Your task = In the message below about CNAME use and media synchronization, how does the RTCP synchronization mechanism handle the relative clock drift of sampling clocks compared to the sender's wall clock?

*** Opening of Document segment ***

My understanding of the underlying issues why this is important is
discussed in
https://datatracker.ietf.org/doc/draft-burman-rtcweb-mmusic-media-structure/
See Section 4.1.3

Lets start with two media streams from end-point that shares media
sources. Here we encounter another open issue, namely the relation
between media sources, a particular encoding and MediaStreamTrack. To my
knowledge it is not agreed on what should happen if I have two
MediaStreams, each with an audio and video MediaStreamTrack that are the
same media source, i.e. microphone and video camera. Even if no
configuration for encoding has been done, will the peer receive two
copies or are these optimized to send only two RTP streams, one with the
audio, one with the video that is used in both?

If they are then they MUST share the same CNAME in both media streams
all the MediaStreamTracks.

If the audio MediaStreamTrack in each MediaStream actually gets
different encodings, which I think is a waste unless intended due to
encoding requirements, but then we are in fact into Simulcast. IF one
has two different encodings and both are sent, then playing the same
audio source twice without sample accurate synchronization you have just
created an echo effect.

Even if the JS application switches back and forth between the media
streams there could be playback overlapping unless they are in sync.

> 
>> The practical issue I can think of would be a source that had its own
>> clock, not the system clock, but is otherwise a local source. Having the
>> same CNAME would require resynchronizing that source. I don't know if
>> any such sources exist in practice, but again, I don't want to outlaw
>> them.
> 
> I can certainly think of cases where two local streams with, e.g., the
> same sampling rate would advance at different rates measured against a
> global wallclock. For example, a gUM stream running against the
> microphone's clock vs. a <video> tag playing back against the soundcard
> output clock.

Yes, but that should be dealt with locally. It is after all detectable
by using the global wallclock and can be compensated for. In fact RTCP
synchronization mechanism deals with the relative clock drift of
sampling clocks compared to the senders wall clock by updating the
offset in new RTCP Sender Reports.

This might not be implemented correctly in many implementations, but
that is an implementation bug, not a protocol issue. Same goes for the
local playback with the above characteristics.

> 
> Then AFAICT forcing the use of the same CNAME means we will always add
> some additional latency in the receiver to perform the
> resynchronization. In the above situation, I'm not sure that's always
> the best choice.

I think it is important that we are clear on that all media sources that
comes from the same synchronization context must be using the same
CNAME. This implies that media mixing entities track the incoming clocks
and keep the same off-set over multiple RTP streams from the same
synchronization context to maintain synchronization of that context
across the mixing/relaying/video switching.

Yes, it may incur delay, depending on what media operation you are
doing. I think the requirement we are discussing is what the sender MUST
do so that the receiver can ensure synchronization if they want to.

*** Close of Document segment ***
*** Opening of Dataset excerpt ***

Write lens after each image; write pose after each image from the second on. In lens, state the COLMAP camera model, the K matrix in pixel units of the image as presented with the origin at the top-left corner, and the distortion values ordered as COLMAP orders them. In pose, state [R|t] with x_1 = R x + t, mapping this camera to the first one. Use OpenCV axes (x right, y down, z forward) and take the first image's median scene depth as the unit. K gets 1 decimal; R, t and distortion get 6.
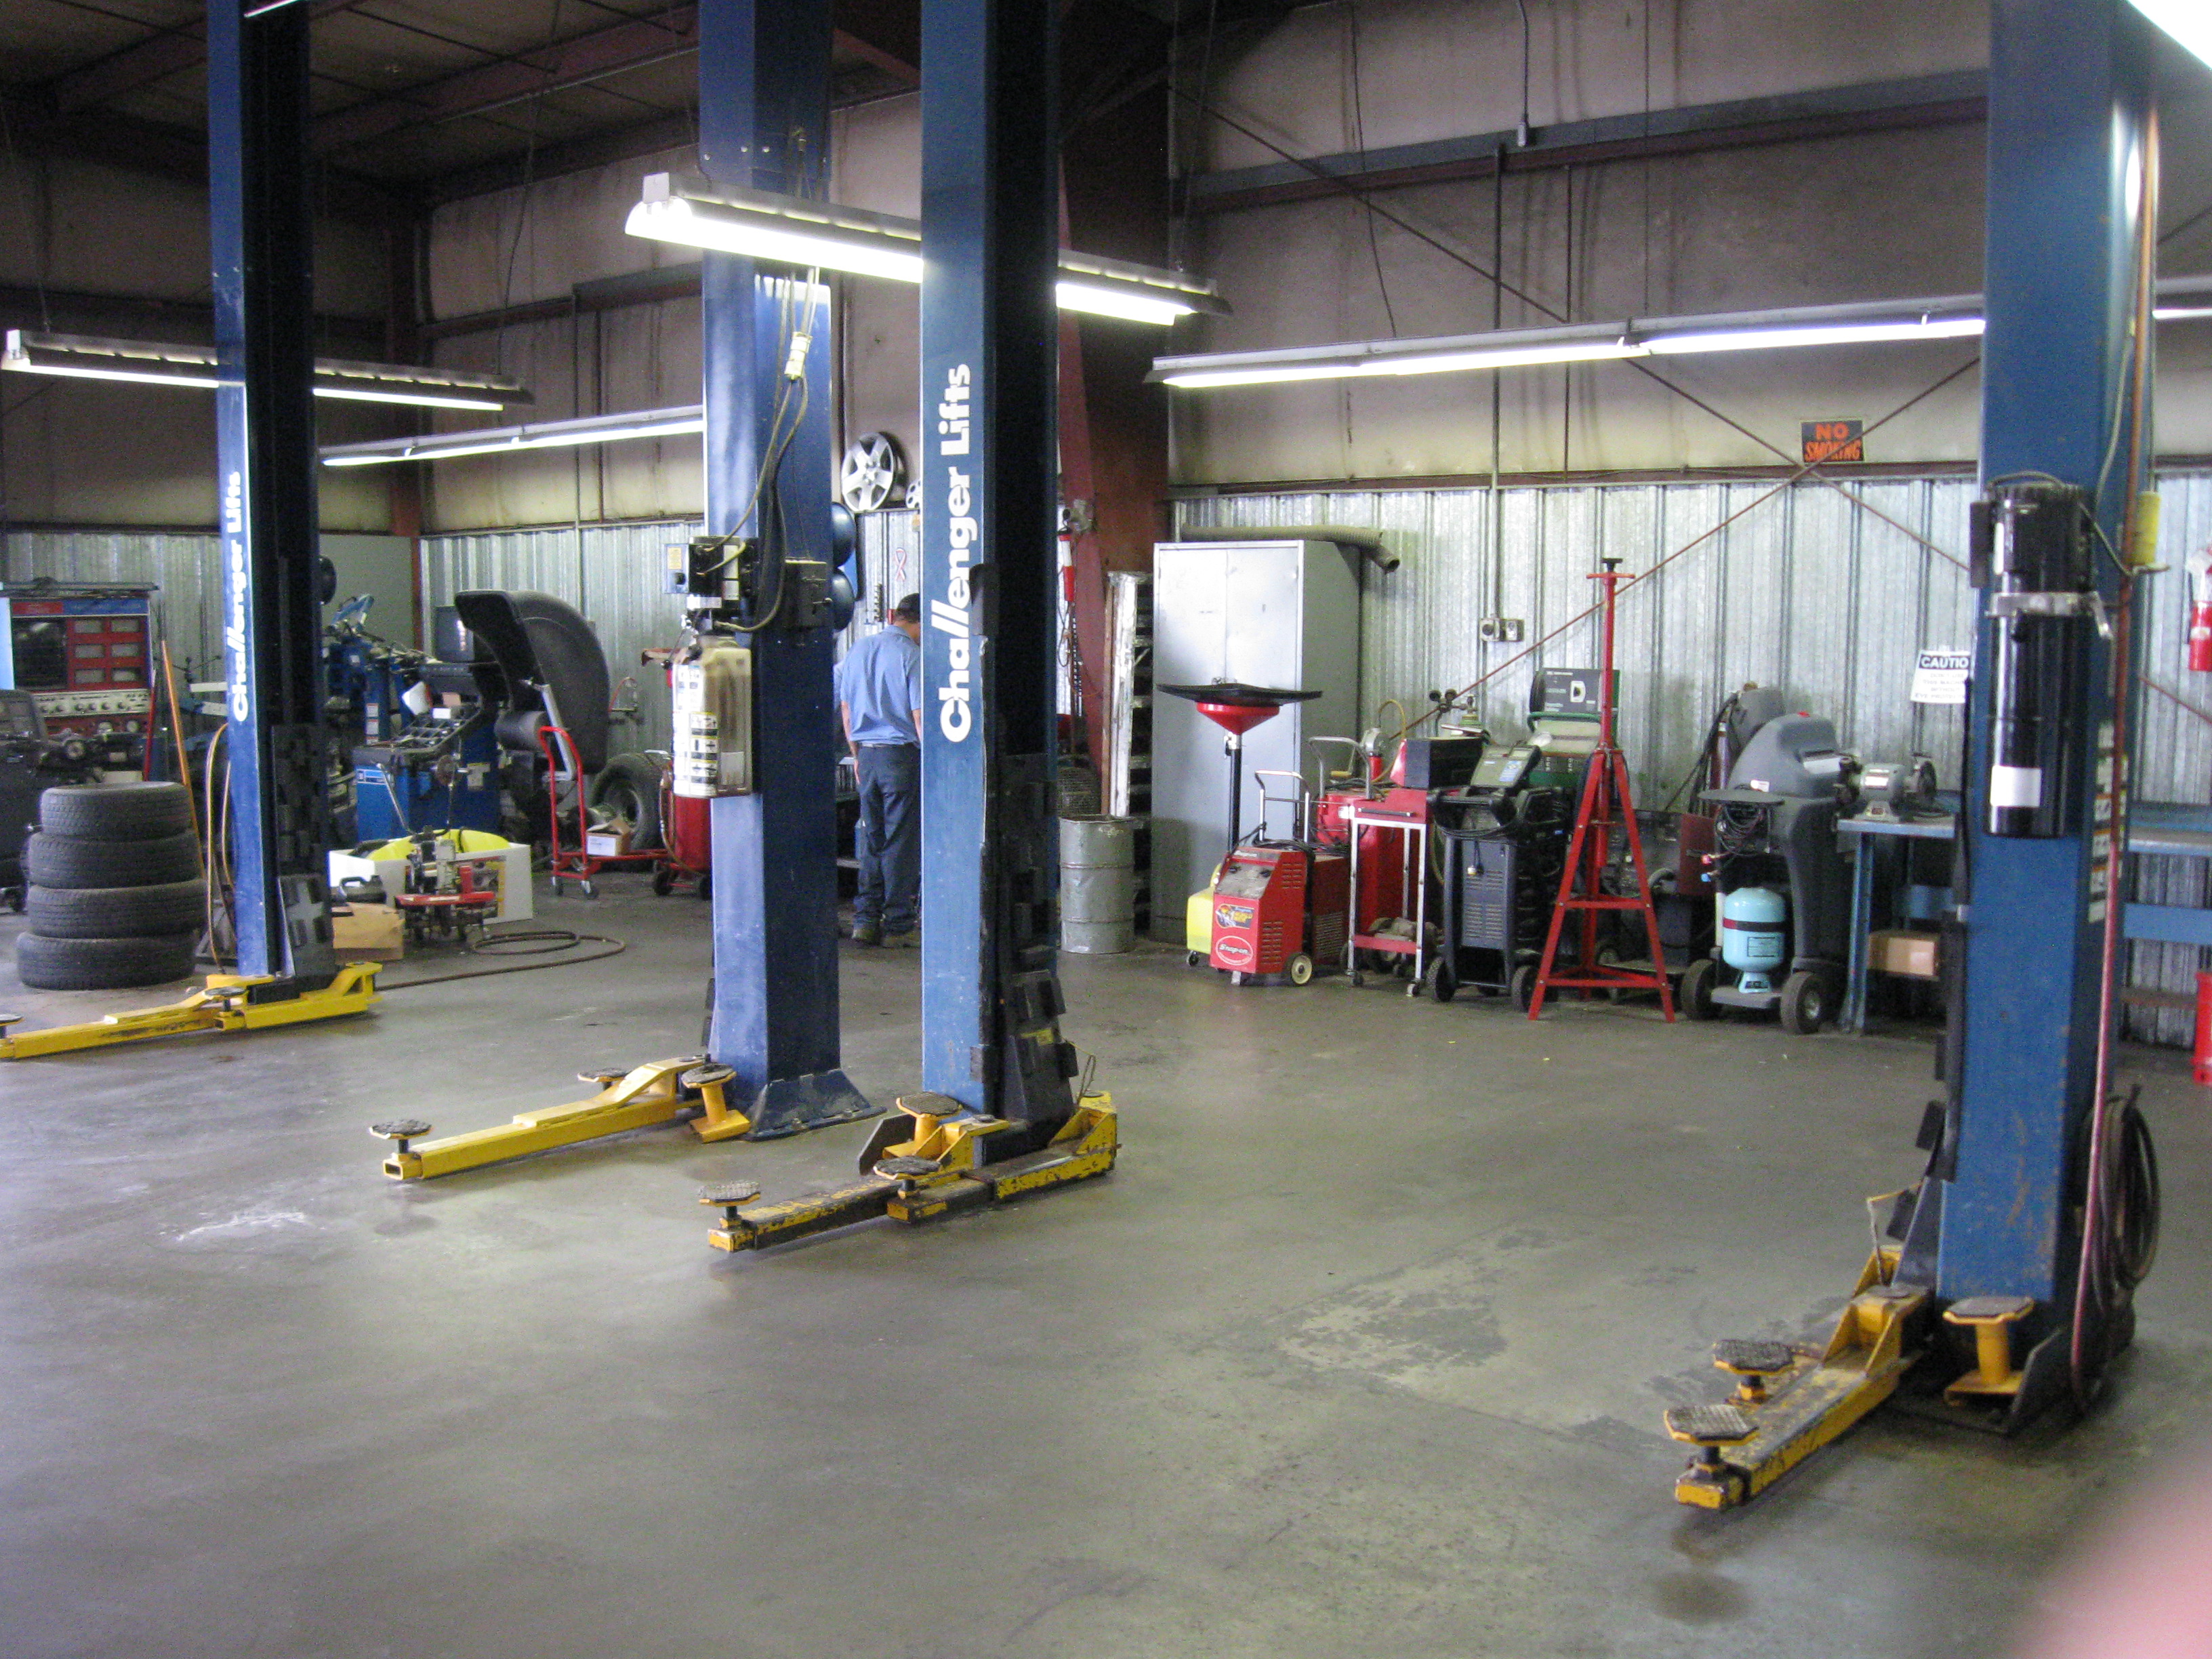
lens RADIAL K [[2369.8, 0, 1119.6], [0, 2369.8, 851.1], [0, 0, 1]] dist [-0.099041, 0.000000]
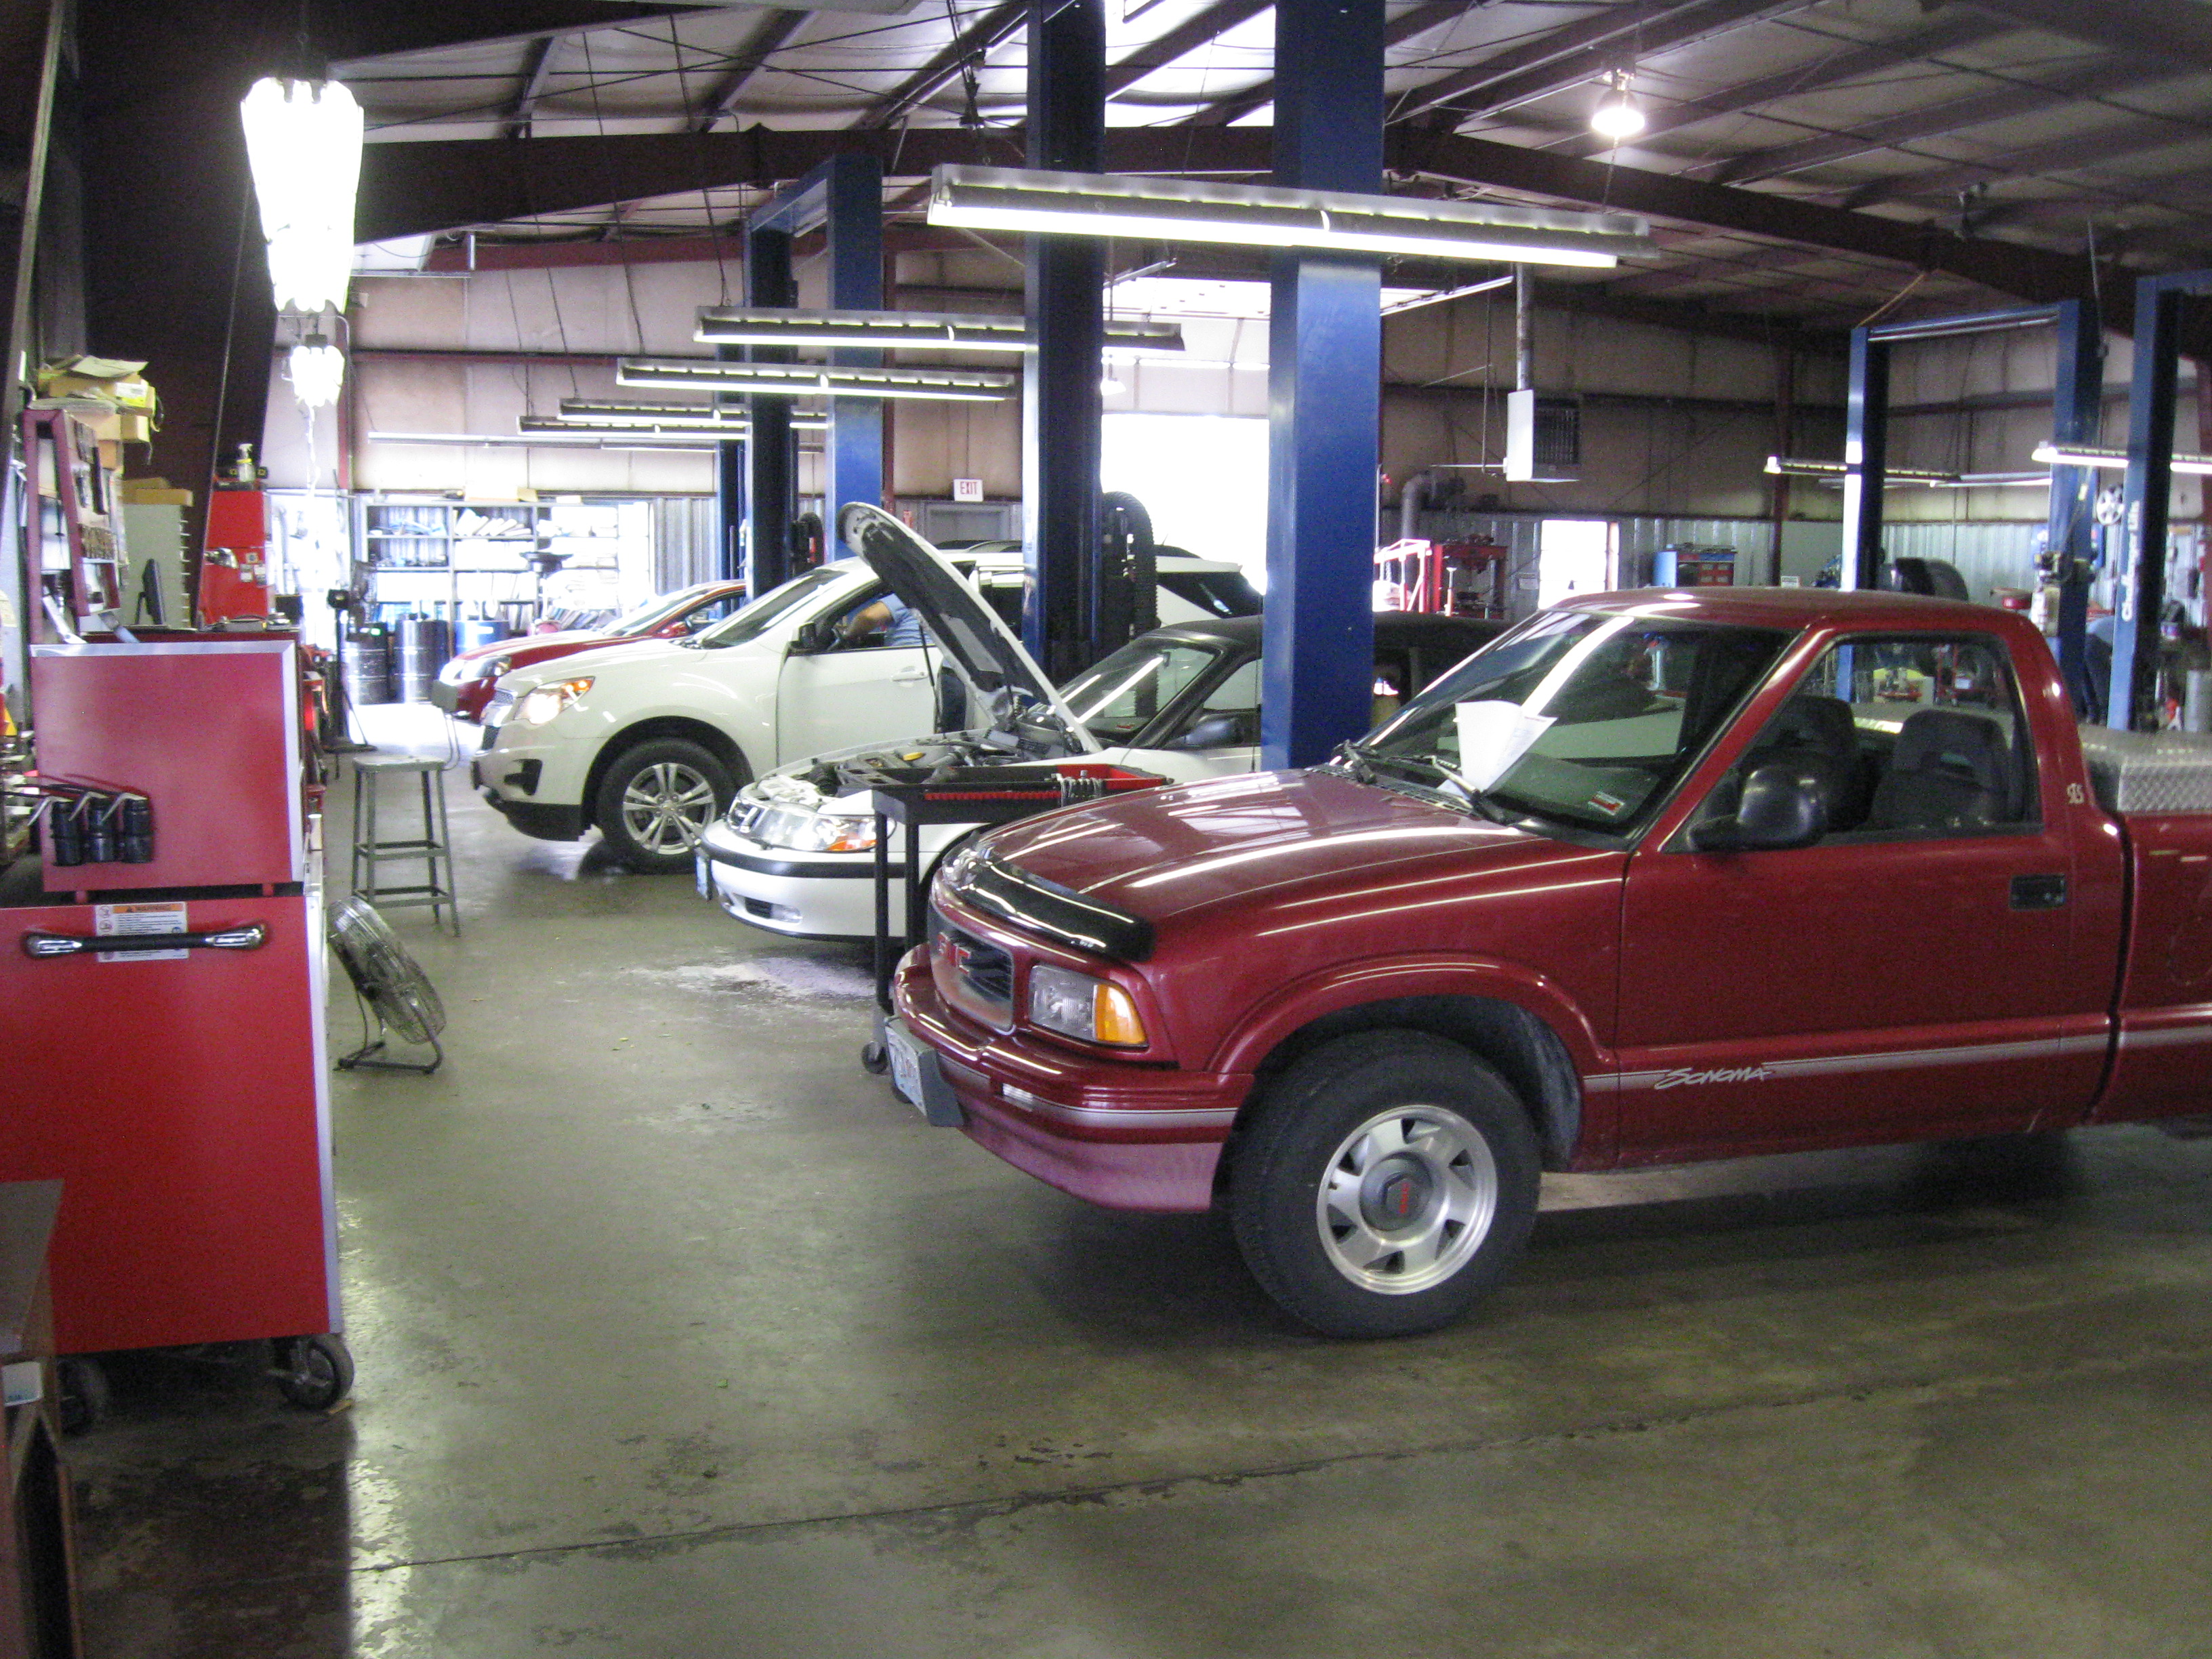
lens RADIAL K [[2369.8, 0, 1114.1], [0, 2369.8, 824.2], [0, 0, 1]] dist [-0.099041, 0.000000]
pose [[0.870630, 0.076773, -0.485911, 0.133528], [-0.069121, 0.997039, 0.033683, 0.101428], [0.487058, 0.004261, 0.873359, -1.121861]]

*** Close of Dataset excerpt ***

Written solution = It updates the offset in new RTCP Sender Reports.